The mattress dips with her mother's weight when she sits upon the edge before she glances at her (she can feel her gaze and pretends she can't see the worry etching wrinkles in her mom's face as it settles in the pinched corners of her mouth). She hardly notices when her mother begins tracking her hand through the tangles of her unkempt hair, a nest of snarled knots upon the pillow, and her mom's sight shifts to the window.

"Do you remember when you were little and we'd make thunderstorms?" Her mom's touch is gentle as it works through each knot that pauses the motion of her hand, unhurried like the small drops that crawl down the glass outside instead of race.

"You'd sit in the tub and bend water before letting if fall over your head, while I'd hit the sides of the basin to make 'thunder,'" she says, before she smiles gently at the memory. Korra vaguely remembers moments like that, messy bath times that created puddles on the floor around them, and her mother continues in her silence. "Or, if that 'thunder' wasn't loud enough, your father would come in and start "booming" himself before bending all the water in the tub over you in a downpour."

Senna laughs lightly at that and Korra likes the way it eases away the tightness she has seen in her mother's face recently, likes it enough that she feels her own mouth pull in a way that has become foreign to her, strains the unused muscles in her cheeks. (The strain is nice, though, even if she is tired.)

Korra wonders how long they sit in silence, her mother's hand soft upon her scalp as the rumble of the damp, grey day seeps into her room.

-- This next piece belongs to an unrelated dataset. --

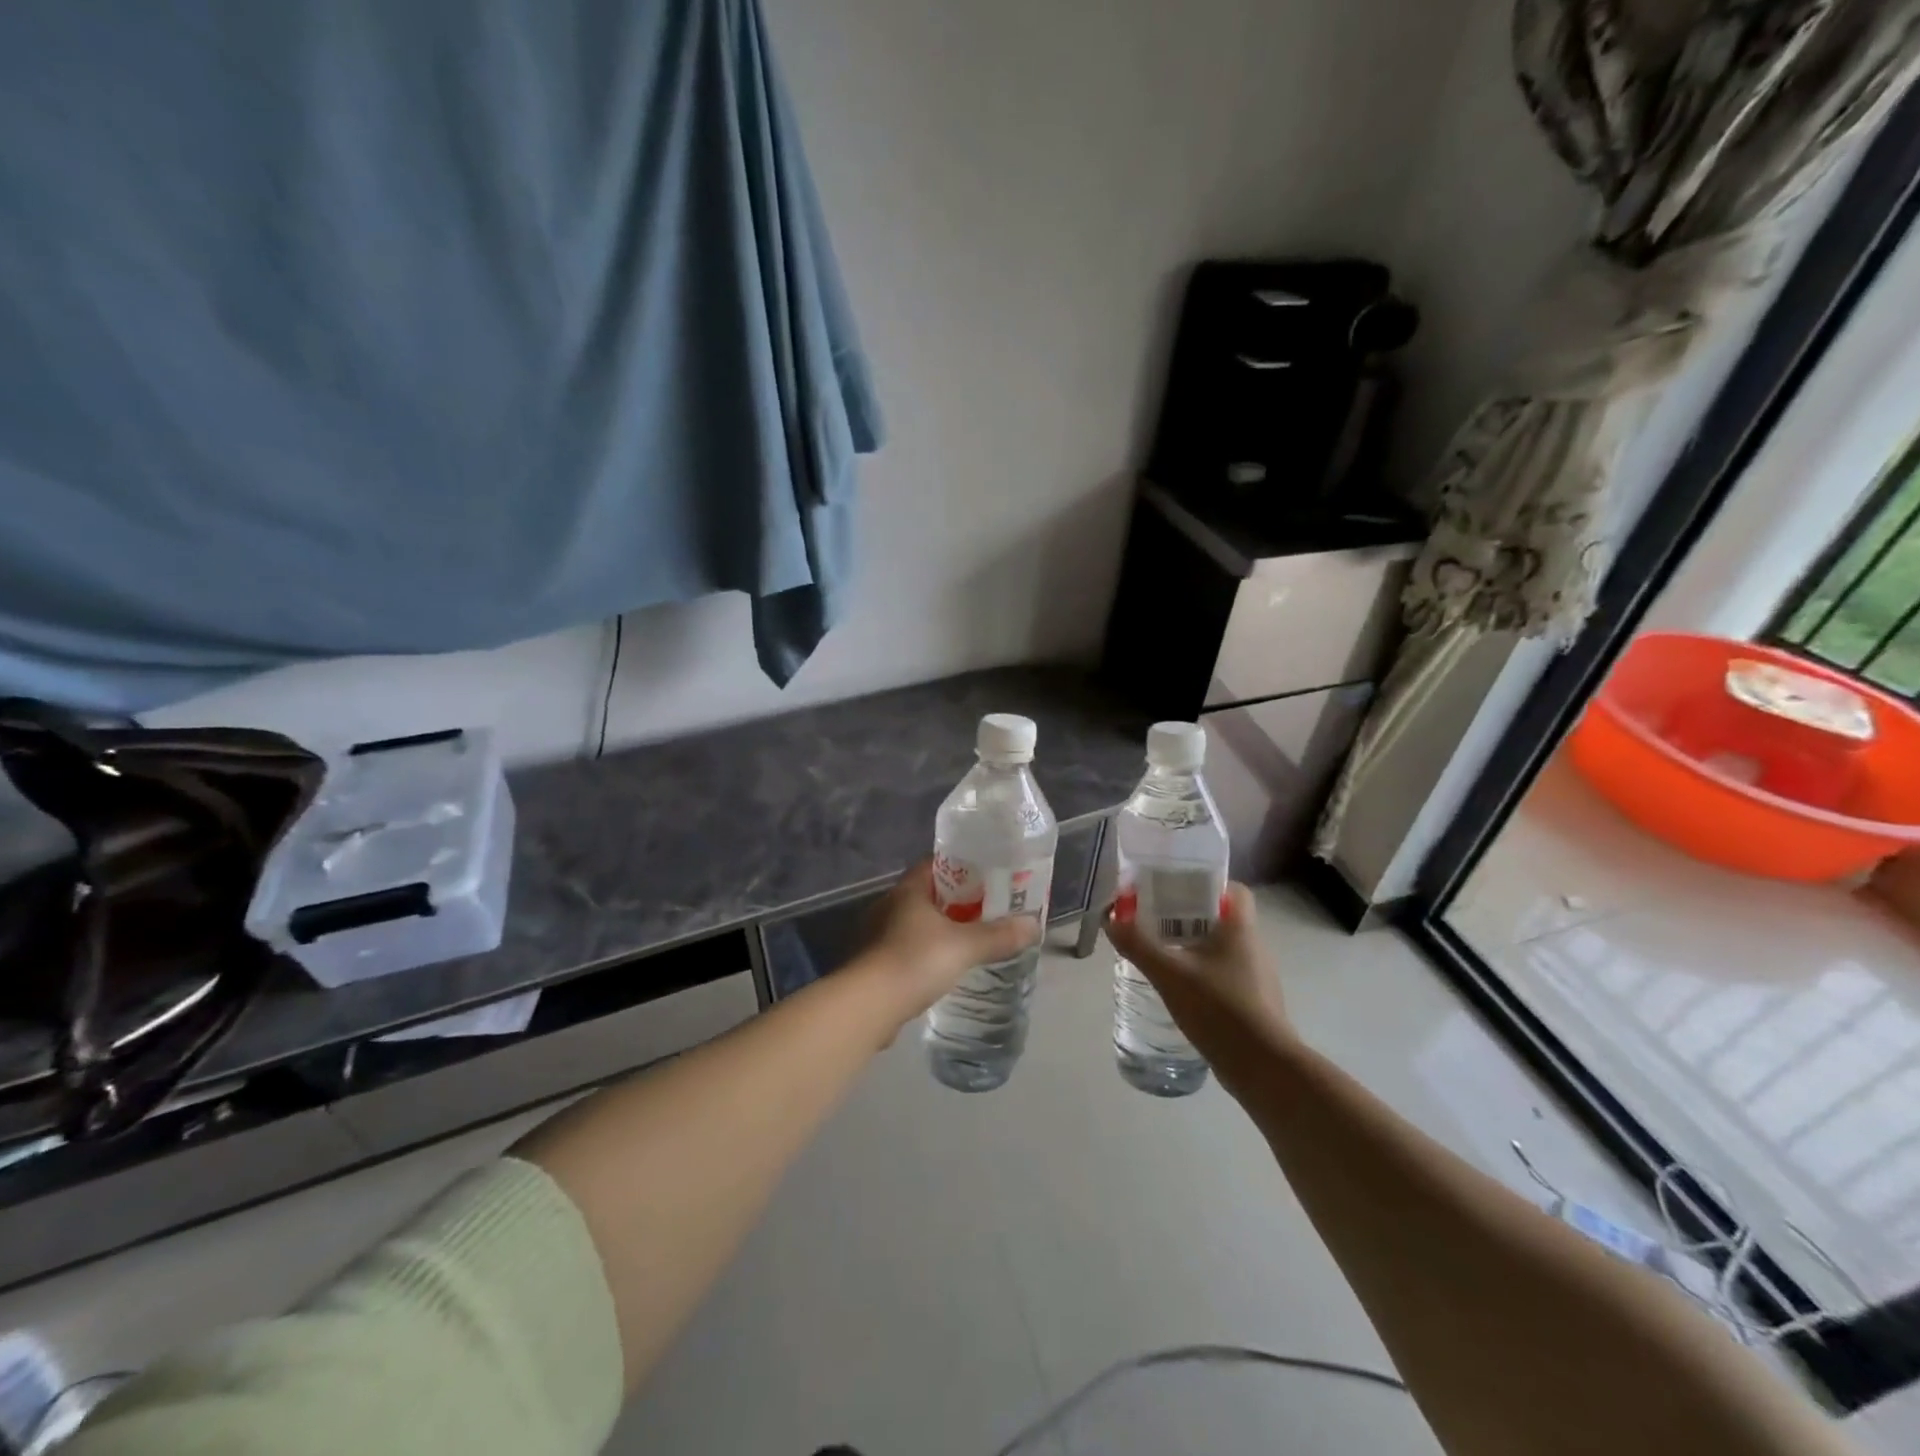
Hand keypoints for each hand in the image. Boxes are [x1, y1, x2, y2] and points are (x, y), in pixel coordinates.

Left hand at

She fades in and out of sleep then, sometimes awaking to the scent of ginger tea, sometimes the recollected, heavy scent of the jerky drying in their kitchen. Sometimes, she hears the boom and crack of the thunder and rain outside before she's surrounded by a snapping, crackling fire that fills her ears with its staccato pops and warms her skin in their small house. She almost can feel the flour dust on her mother's hands that she had tried to rub away before brushing warm, fingers over her cheek, wishing her luck on her first day of training.

"Would you like me to close the window, Korra?"

Her mother's voice momentarily pulls her from her haze. Opening her eyes once more, she looks out at the window before shaking her head against her pillow, the hand running through her hair pausing in the process.

"It's alright." Her voice sounds gravely. Weak. Nothing like her. It bothers her, but when she sees her mom's eyes light up a bit at her response, she continues. "Thanks Mom."

"Of course, sweetie."

As the thunderstorm booms and cracks outside her window, the motion of her mother's hand begins again, gently brushing through her hair despite the fact that the knots have long since been untangled. And for the first time in weeks, she feels a little less tired, a timid sense of hope replacing the grey.